— ABOUT THIS TASK —
Write each record again exactly as it stands.
SOURCE DATA Block Start
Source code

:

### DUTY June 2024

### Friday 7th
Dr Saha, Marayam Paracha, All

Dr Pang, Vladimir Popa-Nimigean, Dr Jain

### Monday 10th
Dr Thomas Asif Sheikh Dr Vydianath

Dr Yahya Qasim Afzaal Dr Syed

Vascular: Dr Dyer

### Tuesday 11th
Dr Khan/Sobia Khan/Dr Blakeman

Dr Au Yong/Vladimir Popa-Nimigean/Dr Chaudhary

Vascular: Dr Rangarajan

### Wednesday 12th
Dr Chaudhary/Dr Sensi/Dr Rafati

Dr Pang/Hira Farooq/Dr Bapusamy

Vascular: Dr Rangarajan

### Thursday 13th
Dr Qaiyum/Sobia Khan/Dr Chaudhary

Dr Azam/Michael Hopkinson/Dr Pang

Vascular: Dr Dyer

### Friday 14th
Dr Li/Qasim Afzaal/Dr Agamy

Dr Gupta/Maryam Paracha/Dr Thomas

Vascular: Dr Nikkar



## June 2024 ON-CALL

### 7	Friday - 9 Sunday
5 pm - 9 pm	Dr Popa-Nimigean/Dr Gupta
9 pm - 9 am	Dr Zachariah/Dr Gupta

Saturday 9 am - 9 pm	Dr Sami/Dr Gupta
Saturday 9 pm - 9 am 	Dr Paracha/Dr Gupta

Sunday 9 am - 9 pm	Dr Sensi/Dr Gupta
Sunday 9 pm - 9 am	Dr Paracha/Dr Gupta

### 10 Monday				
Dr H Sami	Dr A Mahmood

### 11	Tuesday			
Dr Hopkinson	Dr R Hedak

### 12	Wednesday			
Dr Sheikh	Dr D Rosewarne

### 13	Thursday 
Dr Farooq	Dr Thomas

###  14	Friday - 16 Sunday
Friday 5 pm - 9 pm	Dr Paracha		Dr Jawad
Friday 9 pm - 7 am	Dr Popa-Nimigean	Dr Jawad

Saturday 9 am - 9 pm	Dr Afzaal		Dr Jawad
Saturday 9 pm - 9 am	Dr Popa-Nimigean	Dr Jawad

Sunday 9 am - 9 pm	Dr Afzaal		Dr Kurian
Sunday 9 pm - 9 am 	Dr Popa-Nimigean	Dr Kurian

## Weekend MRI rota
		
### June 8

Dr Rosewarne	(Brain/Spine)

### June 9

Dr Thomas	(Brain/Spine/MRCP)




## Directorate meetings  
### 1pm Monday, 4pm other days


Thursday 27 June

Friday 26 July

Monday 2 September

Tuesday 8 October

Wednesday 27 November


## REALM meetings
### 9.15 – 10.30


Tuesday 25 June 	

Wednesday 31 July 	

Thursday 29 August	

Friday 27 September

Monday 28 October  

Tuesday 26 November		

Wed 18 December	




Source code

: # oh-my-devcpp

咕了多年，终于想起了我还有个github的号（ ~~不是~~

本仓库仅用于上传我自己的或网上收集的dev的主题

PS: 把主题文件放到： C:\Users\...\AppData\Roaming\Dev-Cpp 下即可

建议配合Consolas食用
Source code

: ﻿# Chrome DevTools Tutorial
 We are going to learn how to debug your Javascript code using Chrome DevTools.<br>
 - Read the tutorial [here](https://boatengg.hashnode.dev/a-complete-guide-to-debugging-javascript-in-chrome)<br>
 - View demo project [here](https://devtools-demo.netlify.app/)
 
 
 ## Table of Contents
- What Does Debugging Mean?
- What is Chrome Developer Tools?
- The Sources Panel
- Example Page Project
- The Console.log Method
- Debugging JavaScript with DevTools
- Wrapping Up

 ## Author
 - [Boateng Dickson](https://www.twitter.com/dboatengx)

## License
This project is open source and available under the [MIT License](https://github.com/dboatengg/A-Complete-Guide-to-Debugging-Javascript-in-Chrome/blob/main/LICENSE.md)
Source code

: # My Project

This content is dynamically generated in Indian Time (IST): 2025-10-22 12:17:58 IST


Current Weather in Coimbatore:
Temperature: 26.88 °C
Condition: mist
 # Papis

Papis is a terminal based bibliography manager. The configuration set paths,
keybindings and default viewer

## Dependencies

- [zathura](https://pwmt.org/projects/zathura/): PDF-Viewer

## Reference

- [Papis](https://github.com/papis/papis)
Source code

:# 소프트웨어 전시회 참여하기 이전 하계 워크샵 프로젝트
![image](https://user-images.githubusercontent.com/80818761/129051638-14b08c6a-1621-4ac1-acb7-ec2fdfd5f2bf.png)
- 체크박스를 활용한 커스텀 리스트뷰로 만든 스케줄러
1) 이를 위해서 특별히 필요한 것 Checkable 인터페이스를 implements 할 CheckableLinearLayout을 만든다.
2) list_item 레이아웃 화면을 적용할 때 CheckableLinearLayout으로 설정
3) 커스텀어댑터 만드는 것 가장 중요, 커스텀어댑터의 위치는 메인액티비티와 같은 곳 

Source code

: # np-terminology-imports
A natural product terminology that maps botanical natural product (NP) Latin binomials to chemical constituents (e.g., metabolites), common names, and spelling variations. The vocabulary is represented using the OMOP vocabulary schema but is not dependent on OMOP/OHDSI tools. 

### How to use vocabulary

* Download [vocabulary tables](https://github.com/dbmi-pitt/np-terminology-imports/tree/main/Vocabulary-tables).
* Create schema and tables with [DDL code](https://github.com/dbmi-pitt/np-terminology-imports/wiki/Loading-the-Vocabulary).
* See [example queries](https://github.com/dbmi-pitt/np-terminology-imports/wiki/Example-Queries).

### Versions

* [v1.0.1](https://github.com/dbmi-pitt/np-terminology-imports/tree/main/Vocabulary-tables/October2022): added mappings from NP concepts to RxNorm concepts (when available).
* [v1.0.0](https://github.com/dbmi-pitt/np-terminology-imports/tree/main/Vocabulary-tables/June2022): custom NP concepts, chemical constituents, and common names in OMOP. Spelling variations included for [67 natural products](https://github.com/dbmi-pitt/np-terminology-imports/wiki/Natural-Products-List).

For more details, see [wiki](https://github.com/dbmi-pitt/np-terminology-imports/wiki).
SOURCE DATA Block End
— RESULT OF THE TASK —
Source code

:

### DUTY June 2024

### Friday 7th
Dr Saha, Marayam Paracha, All

Dr Pang, Vladimir Popa-Nimigean, Dr Jain

### Monday 10th
Dr Thomas Asif Sheikh Dr Vydianath

Dr Yahya Qasim Afzaal Dr Syed

Vascular: Dr Dyer

### Tuesday 11th
Dr Khan/Sobia Khan/Dr Blakeman

Dr Au Yong/Vladimir Popa-Nimigean/Dr Chaudhary

Vascular: Dr Rangarajan

### Wednesday 12th
Dr Chaudhary/Dr Sensi/Dr Rafati

Dr Pang/Hira Farooq/Dr Bapusamy

Vascular: Dr Rangarajan

### Thursday 13th
Dr Qaiyum/Sobia Khan/Dr Chaudhary

Dr Azam/Michael Hopkinson/Dr Pang

Vascular: Dr Dyer

### Friday 14th
Dr Li/Qasim Afzaal/Dr Agamy

Dr Gupta/Maryam Paracha/Dr Thomas

Vascular: Dr Nikkar



## June 2024 ON-CALL

### 7	Friday - 9 Sunday
5 pm - 9 pm	Dr Popa-Nimigean/Dr Gupta
9 pm - 9 am	Dr Zachariah/Dr Gupta

Saturday 9 am - 9 pm	Dr Sami/Dr Gupta
Saturday 9 pm - 9 am 	Dr Paracha/Dr Gupta

Sunday 9 am - 9 pm	Dr Sensi/Dr Gupta
Sunday 9 pm - 9 am	Dr Paracha/Dr Gupta

### 10 Monday				
Dr H Sami	Dr A Mahmood

### 11	Tuesday			
Dr Hopkinson	Dr R Hedak

### 12	Wednesday			
Dr Sheikh	Dr D Rosewarne

### 13	Thursday 
Dr Farooq	Dr Thomas

###  14	Friday - 16 Sunday
Friday 5 pm - 9 pm	Dr Paracha		Dr Jawad
Friday 9 pm - 7 am	Dr Popa-Nimigean	Dr Jawad

Saturday 9 am - 9 pm	Dr Afzaal		Dr Jawad
Saturday 9 pm - 9 am	Dr Popa-Nimigean	Dr Jawad

Sunday 9 am - 9 pm	Dr Afzaal		Dr Kurian
Sunday 9 pm - 9 am 	Dr Popa-Nimigean	Dr Kurian

## Weekend MRI rota
		
### June 8

Dr Rosewarne	(Brain/Spine)

### June 9

Dr Thomas	(Brain/Spine/MRCP)




## Directorate meetings  
### 1pm Monday, 4pm other days


Thursday 27 June

Friday 26 July

Monday 2 September

Tuesday 8 October

Wednesday 27 November


## REALM meetings
### 9.15 – 10.30


Tuesday 25 June 	

Wednesday 31 July 	

Thursday 29 August	

Friday 27 September

Monday 28 October  

Tuesday 26 November		

Wed 18 December	




Source code

: # oh-my-devcpp

咕了多年，终于想起了我还有个github的号（ ~~不是~~

本仓库仅用于上传我自己的或网上收集的dev的主题

PS: 把主题文件放到： C:\Users\...\AppData\Roaming\Dev-Cpp 下即可

建议配合Consolas食用
Source code

: ﻿# Chrome DevTools Tutorial
 We are going to learn how to debug your Javascript code using Chrome DevTools.<br>
 - Read the tutorial [here](https://boatengg.hashnode.dev/a-complete-guide-to-debugging-javascript-in-chrome)<br>
 - View demo project [here](https://devtools-demo.netlify.app/)
 
 
 ## Table of Contents
- What Does Debugging Mean?
- What is Chrome Developer Tools?
- The Sources Panel
- Example Page Project
- The Console.log Method
- Debugging JavaScript with DevTools
- Wrapping Up

 ## Author
 - [Boateng Dickson](https://www.twitter.com/dboatengx)

## License
This project is open source and available under the [MIT License](https://github.com/dboatengg/A-Complete-Guide-to-Debugging-Javascript-in-Chrome/blob/main/LICENSE.md)
Source code

: # My Project

This content is dynamically generated in Indian Time (IST): 2025-10-22 12:17:58 IST


Current Weather in Coimbatore:
Temperature: 26.88 °C
Condition: mist
 # Papis

Papis is a terminal based bibliography manager. The configuration set paths,
keybindings and default viewer

## Dependencies

- [zathura](https://pwmt.org/projects/zathura/): PDF-Viewer

## Reference

- [Papis](https://github.com/papis/papis)
Source code

:# 소프트웨어 전시회 참여하기 이전 하계 워크샵 프로젝트
![image](https://user-images.githubusercontent.com/80818761/129051638-14b08c6a-1621-4ac1-acb7-ec2fdfd5f2bf.png)
- 체크박스를 활용한 커스텀 리스트뷰로 만든 스케줄러
1) 이를 위해서 특별히 필요한 것 Checkable 인터페이스를 implements 할 CheckableLinearLayout을 만든다.
2) list_item 레이아웃 화면을 적용할 때 CheckableLinearLayout으로 설정
3) 커스텀어댑터 만드는 것 가장 중요, 커스텀어댑터의 위치는 메인액티비티와 같은 곳 

Source code

: # np-terminology-imports
A natural product terminology that maps botanical natural product (NP) Latin binomials to chemical constituents (e.g., metabolites), common names, and spelling variations. The vocabulary is represented using the OMOP vocabulary schema but is not dependent on OMOP/OHDSI tools. 

### How to use vocabulary

* Download [vocabulary tables](https://github.com/dbmi-pitt/np-terminology-imports/tree/main/Vocabulary-tables).
* Create schema and tables with [DDL code](https://github.com/dbmi-pitt/np-terminology-imports/wiki/Loading-the-Vocabulary).
* See [example queries](https://github.com/dbmi-pitt/np-terminology-imports/wiki/Example-Queries).

### Versions

* [v1.0.1](https://github.com/dbmi-pitt/np-terminology-imports/tree/main/Vocabulary-tables/October2022): added mappings from NP concepts to RxNorm concepts (when available).
* [v1.0.0](https://github.com/dbmi-pitt/np-terminology-imports/tree/main/Vocabulary-tables/June2022): custom NP concepts, chemical constituents, and common names in OMOP. Spelling variations included for [67 natural products](https://github.com/dbmi-pitt/np-terminology-imports/wiki/Natural-Products-List).

For more details, see [wiki](https://github.com/dbmi-pitt/np-terminology-imports/wiki).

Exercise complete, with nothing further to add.